● PROBLEM STATEMENT
Only one span of the listing below is wanted: the lines from the one with "2. **Caching**: Redis" through the one with "3. **Backup Retention**: 30", reproduced exactly, both ends kept.

● RECORDS SHOWN
━━━━━━━━━━
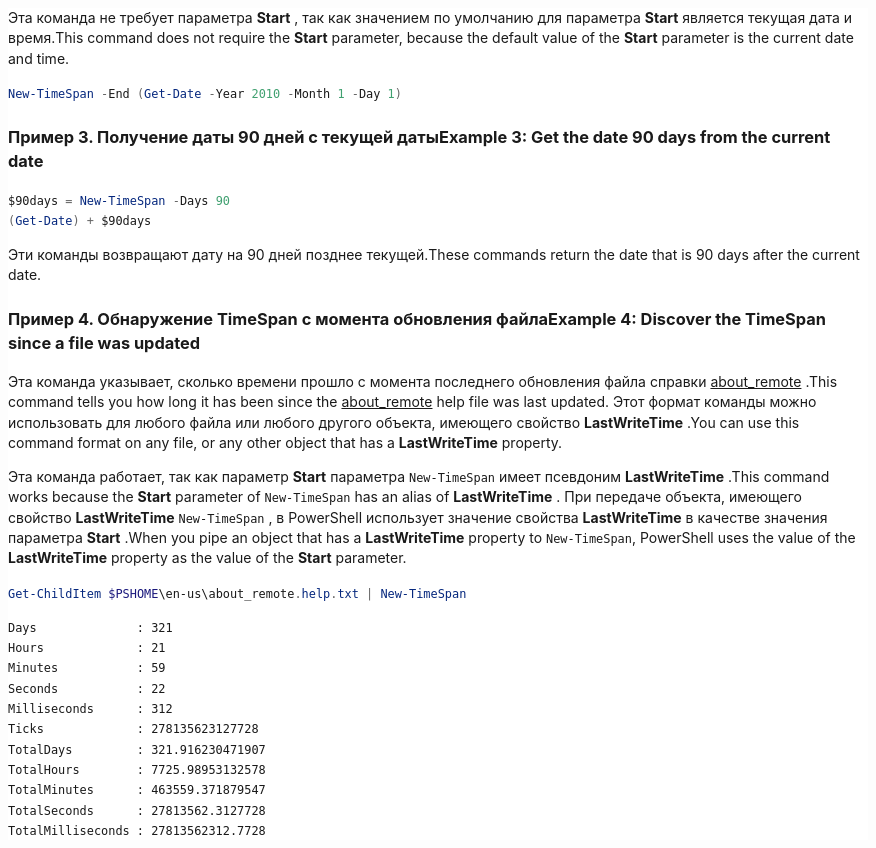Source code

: <span data-ttu-id="dc091-119">Эта команда не требует параметра **Start** , так как значением по умолчанию для параметра **Start** является текущая дата и время.</span><span class="sxs-lookup"><span data-stu-id="dc091-119">This command does not require the **Start** parameter, because the default value of the **Start** parameter is the current date and time.</span></span>

```powershell
New-TimeSpan -End (Get-Date -Year 2010 -Month 1 -Day 1)
```

### <span data-ttu-id="dc091-120">Пример 3. Получение даты 90 дней с текущей даты</span><span class="sxs-lookup"><span data-stu-id="dc091-120">Example 3: Get the date 90 days from the current date</span></span>

```powershell
$90days = New-TimeSpan -Days 90
(Get-Date) + $90days
```

<span data-ttu-id="dc091-121">Эти команды возвращают дату на 90 дней позднее текущей.</span><span class="sxs-lookup"><span data-stu-id="dc091-121">These commands return the date that is 90 days after the current date.</span></span>

### <span data-ttu-id="dc091-122">Пример 4. Обнаружение TimeSpan с момента обновления файла</span><span class="sxs-lookup"><span data-stu-id="dc091-122">Example 4: Discover the TimeSpan since a file was updated</span></span>

<span data-ttu-id="dc091-123">Эта команда указывает, сколько времени прошло с момента последнего обновления файла справки [about_remote](../Microsoft.PowerShell.Core/About/about_Remote.md) .</span><span class="sxs-lookup"><span data-stu-id="dc091-123">This command tells you how long it has been since the [about_remote](../Microsoft.PowerShell.Core/About/about_Remote.md) help file was last updated.</span></span>
<span data-ttu-id="dc091-124">Этот формат команды можно использовать для любого файла или любого другого объекта, имеющего свойство **LastWriteTime** .</span><span class="sxs-lookup"><span data-stu-id="dc091-124">You can use this command format on any file, or any other object that has a **LastWriteTime** property.</span></span>

<span data-ttu-id="dc091-125">Эта команда работает, так как параметр **Start** параметра `New-TimeSpan` имеет псевдоним **LastWriteTime** .</span><span class="sxs-lookup"><span data-stu-id="dc091-125">This command works because the **Start** parameter of `New-TimeSpan` has an alias of **LastWriteTime** .</span></span> <span data-ttu-id="dc091-126">При передаче объекта, имеющего свойство **LastWriteTime** `New-TimeSpan` , в PowerShell использует значение свойства **LastWriteTime** в качестве значения параметра **Start** .</span><span class="sxs-lookup"><span data-stu-id="dc091-126">When you pipe an object that has a **LastWriteTime** property to `New-TimeSpan`, PowerShell uses the value of the **LastWriteTime** property as the value of the **Start** parameter.</span></span>

```powershell
Get-ChildItem $PSHOME\en-us\about_remote.help.txt | New-TimeSpan
```

```Output
Days              : 321
Hours             : 21
Minutes           : 59
Seconds           : 22
Milliseconds      : 312
Ticks             : 278135623127728
TotalDays         : 321.916230471907
TotalHours        : 7725.98953132578
TotalMinutes      : 463559.371879547
TotalSeconds      : 27813562.3127728
TotalMilliseconds : 27813562312.7728
```
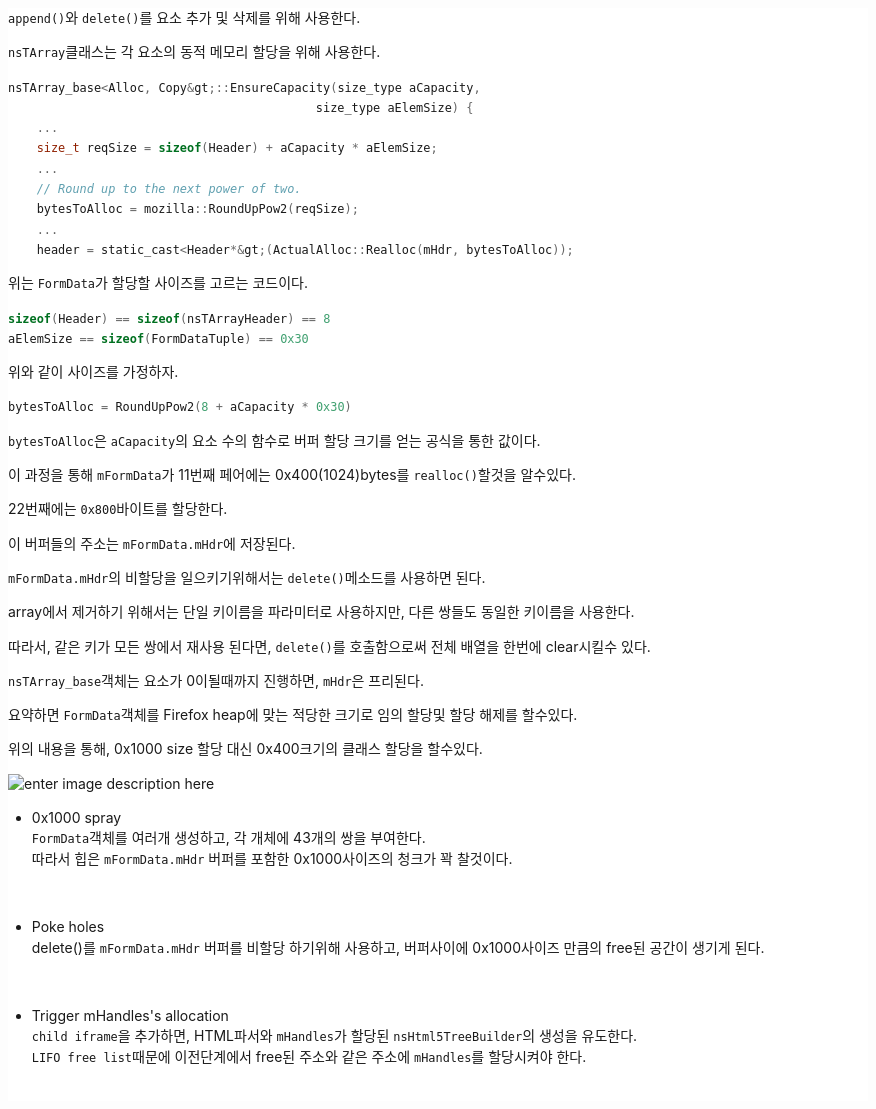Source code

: `append()`와 `delete()`를 요소 추가 및 삭제를 위해 사용한다.<br>

`nsTArray`클래스는  각 요소의 동적 메모리 할당을 위해 사용한다.<br>

```c
nsTArray_base<Alloc, Copy&gt;::EnsureCapacity(size_type aCapacity,
                                           size_type aElemSize) {
    ...
    size_t reqSize = sizeof(Header) + aCapacity * aElemSize;
    ...
    // Round up to the next power of two.
    bytesToAlloc = mozilla::RoundUpPow2(reqSize);
    ...
    header = static_cast<Header*&gt;(ActualAlloc::Realloc(mHdr, bytesToAlloc));
```

위는 `FormData`가 할당할 사이즈를 고르는 코드이다.<br>

```c
sizeof(Header) == sizeof(nsTArrayHeader) == 8
aElemSize == sizeof(FormDataTuple) == 0x30
```
위와 같이 사이즈를 가정하자.<br>
```c
bytesToAlloc = RoundUpPow2(8 + aCapacity * 0x30)
```
`bytesToAlloc`은 `aCapacity`의 요소 수의 함수로 버퍼 할당 크기를 얻는 공식을 통한 값이다.<br>

이 과정을 통해 `mFormData`가 11번째 페어에는 0x400(1024)bytes를 `realloc()`할것을 알수있다.<br>

22번째에는 `0x800`바이트를 할당한다.<br>

이 버퍼들의 주소는 `mFormData.mHdr`에 저장된다.<br>

`mFormData.mHdr`의 비할당을 일으키기위해서는 `delete()`메소드를 사용하면 된다.<br>

array에서 제거하기 위해서는 단일 키이름을 파라미터로 사용하지만, 다른 쌍들도 동일한 키이름을 사용한다.<br>

따라서, 같은 키가 모든 쌍에서 재사용 된다면, `delete()`를 호출함으로써 전체 배열을 한번에 clear시킬수 있다.<br>

`nsTArray_base`객체는 요소가 0이될때까지 진행하면, `mHdr`은 프리된다.<br>

요약하면 `FormData`객체를 Firefox heap에 맞는 적당한 크기로 임의 할당및 할당 해제를 할수있다.<br>

위의 내용을 통해, 0x1000 size 할당 대신 0x400크기의 클래스 할당을 할수있다.<br>

![enter image description here](https://github.com/Kieast/image/blob/master/spray.png?raw=true)

*  0x1000 spray<br>
`FormData`객체를 여러개 생성하고, 각 개체에 43개의 쌍을 부여한다.<br>
따라서 힙은 `mFormData.mHdr` 버퍼를 포함한 0x1000사이즈의 청크가 꽉 찰것이다.<br>
<br>

*  Poke holes<br>
delete()를 `mFormData.mHdr` 버퍼를 비할당 하기위해 사용하고, 버퍼사이에 0x1000사이즈 만큼의 free된 공간이 생기게 된다.<br>
<br>

*  Trigger mHandles's allocation<br>
`child iframe`을 추가하면, HTML파서와 `mHandles`가 할당된 `nsHtml5TreeBuilder`의 생성을 유도한다.<br>
`LIFO free list`때문에 이전단계에서 free된 주소와 같은 주소에 `mHandles`를 할당시켜야 한다.<br>
<br>
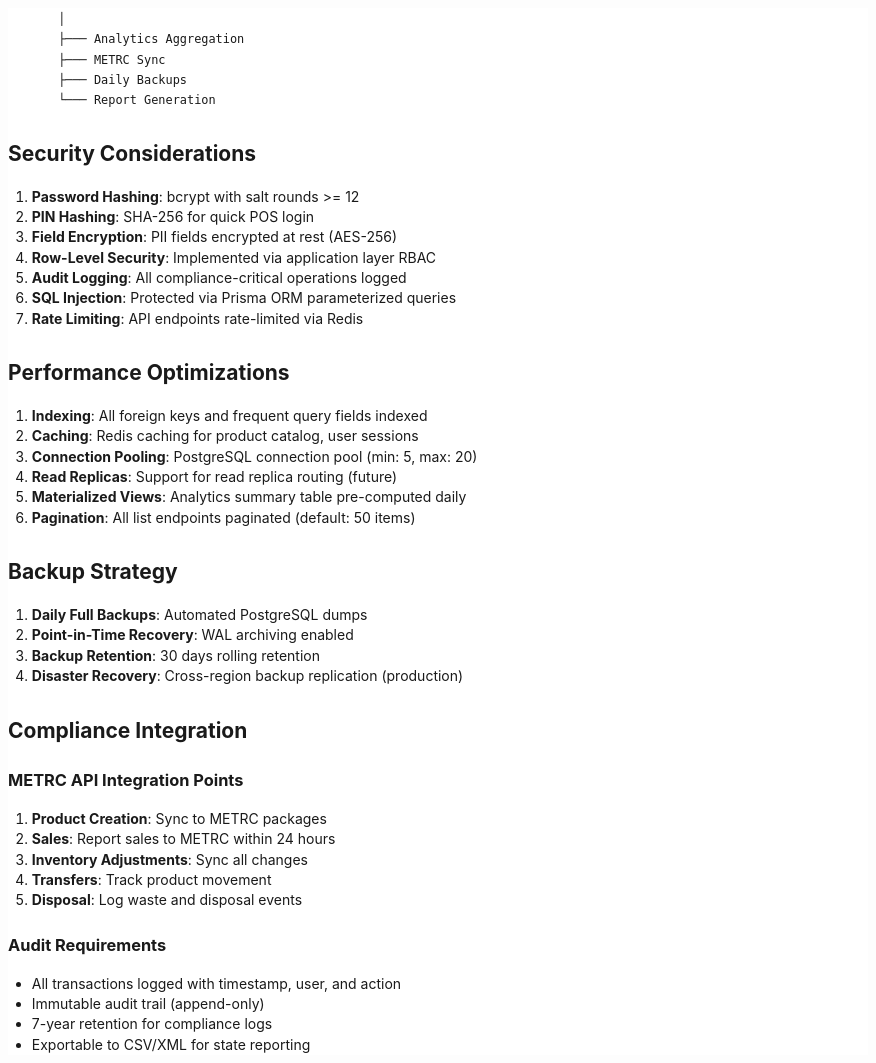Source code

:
 ```
       │
       ├─── Analytics Aggregation
       ├─── METRC Sync
       ├─── Daily Backups
       └─── Report Generation
```

## Security Considerations

1. **Password Hashing**: bcrypt with salt rounds >= 12
2. **PIN Hashing**: SHA-256 for quick POS login
3. **Field Encryption**: PII fields encrypted at rest (AES-256)
4. **Row-Level Security**: Implemented via application layer RBAC
5. **Audit Logging**: All compliance-critical operations logged
6. **SQL Injection**: Protected via Prisma ORM parameterized queries
7. **Rate Limiting**: API endpoints rate-limited via Redis

## Performance Optimizations

1. **Indexing**: All foreign keys and frequent query fields indexed
2. **Caching**: Redis caching for product catalog, user sessions
3. **Connection Pooling**: PostgreSQL connection pool (min: 5, max: 20)
4. **Read Replicas**: Support for read replica routing (future)
5. **Materialized Views**: Analytics summary table pre-computed daily
6. **Pagination**: All list endpoints paginated (default: 50 items)

## Backup Strategy

1. **Daily Full Backups**: Automated PostgreSQL dumps
2. **Point-in-Time Recovery**: WAL archiving enabled
3. **Backup Retention**: 30 days rolling retention
4. **Disaster Recovery**: Cross-region backup replication (production)

## Compliance Integration

### METRC API Integration Points

1. **Product Creation**: Sync to METRC packages
2. **Sales**: Report sales to METRC within 24 hours
3. **Inventory Adjustments**: Sync all changes
4. **Transfers**: Track product movement
5. **Disposal**: Log waste and disposal events

### Audit Requirements

- All transactions logged with timestamp, user, and action
- Immutable audit trail (append-only)
- 7-year retention for compliance logs
- Exportable to CSV/XML for state reporting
━━━━━━━━━━
● RESULT FOR THIS EXERCISE
2. **Caching**: Redis caching for product catalog, user sessions
3. **Connection Pooling**: PostgreSQL connection pool (min: 5, max: 20)
4. **Read Replicas**: Support for read replica routing (future)
5. **Materialized Views**: Analytics summary table pre-computed daily
6. **Pagination**: All list endpoints paginated (default: 50 items)

## Backup Strategy

1. **Daily Full Backups**: Automated PostgreSQL dumps
2. **Point-in-Time Recovery**: WAL archiving enabled
3. **Backup Retention**: 30 days rolling retention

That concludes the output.